Klosterneuburg , Karte
Text: Simon Hadler
Dort, wo sich heute der Tutzsteig befindet, ereigneten sich am 8. September 1683 die letzten Kämpfe um Klosterneuburg, bevor mit dem Entsatz von Wien vier Tage später auch hier die Gefahr osmanischer Angriffe gebannt war. Zur Erinnerung an dieses Scharmützel und an die Verteidigung der Stadt im Allgemeinen erinnern zwei Gedenktafeln, welche vom lokalen Verschönerungsverein in den Jahren 1952 und 1983 errichtet wurden.
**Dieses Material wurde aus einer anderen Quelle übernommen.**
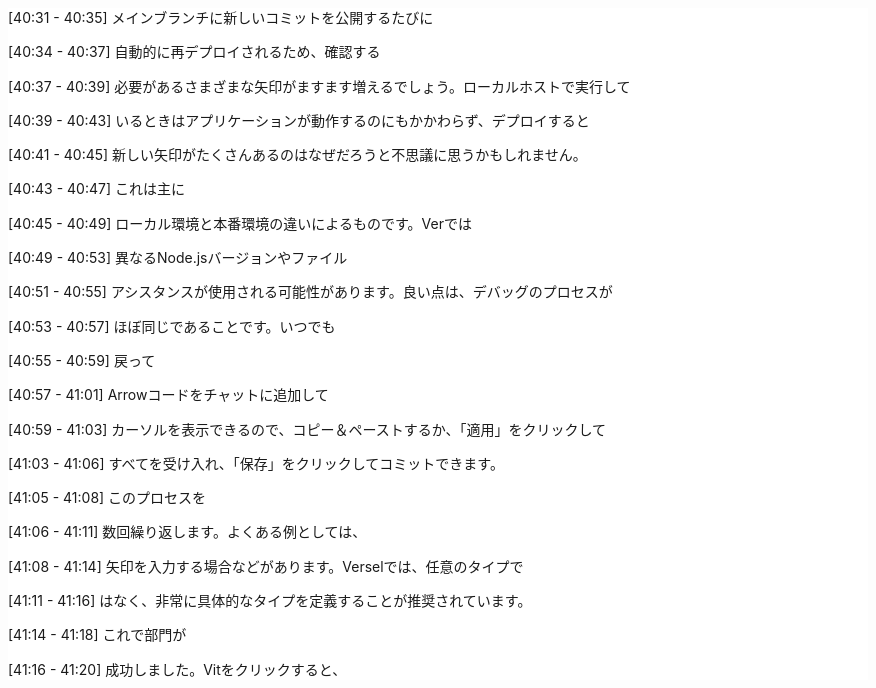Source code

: [40:31 - 40:35]
メインブランチに新しいコミットを公開するたびに

[40:34 - 40:37]
自動的に再デプロイされるため、確認する

[40:37 - 40:39]
必要があるさまざまな矢印がますます増えるでしょう。ローカルホストで実行して

[40:39 - 40:43]
いるときはアプリケーションが動作するのにもかかわらず、デプロイすると

[40:41 - 40:45]
新しい矢印がたくさんあるのはなぜだろうと不思議に思うかもしれません。

[40:43 - 40:47]
これは主に

[40:45 - 40:49]
ローカル環境と本番環境の違いによるものです。Verでは

[40:49 - 40:53]
異なるNode.jsバージョンやファイル

[40:51 - 40:55]
アシスタンスが使用される可能性があります。良い点は、デバッグのプロセスが

[40:53 - 40:57]
ほぼ同じであることです。いつでも

[40:55 - 40:59]
戻って

[40:57 - 41:01]
Arrowコードをチャットに追加して

[40:59 - 41:03]
カーソルを表示できるので、コピー＆ペーストするか、「適用」をクリックして

[41:03 - 41:06]
すべてを受け入れ、「保存」をクリックしてコミットできます。

[41:05 - 41:08]
このプロセスを

[41:06 - 41:11]
数回繰り返します。よくある例としては、

[41:08 - 41:14]
矢印を入力する場合などがあります。Verselでは、任意のタイプで

[41:11 - 41:16]
はなく、非常に具体的なタイプを定義することが推奨されています。

[41:14 - 41:18]
これで部門が

[41:16 - 41:20]
成功しました。Vitをクリックすると、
Die Verteidigung Klosterneuburgs 1683
Im Zuge der Zweiten Wiener Türkenbelagerung war die Lage Klosterneuburgs für beide Seiten von strategischer Bedeutung. Denn schließlich sollte der Weg der Entsatztruppen hier vorbei in Richtung Kahlenberg führen, von wo aus die verbündeten Armeen am 12. September 1683 in die Schlacht zogen. Nicht zuletzt aus diesem Grund war Klosterneuburg auch einer Reihe von Angriffen osmanischer Truppen ausgesetzt. Während die umliegenden Siedlungen und die Untere Stadt große Schäden erlitten, konnte die Obere Stadt und das Kloster verteidigt werden.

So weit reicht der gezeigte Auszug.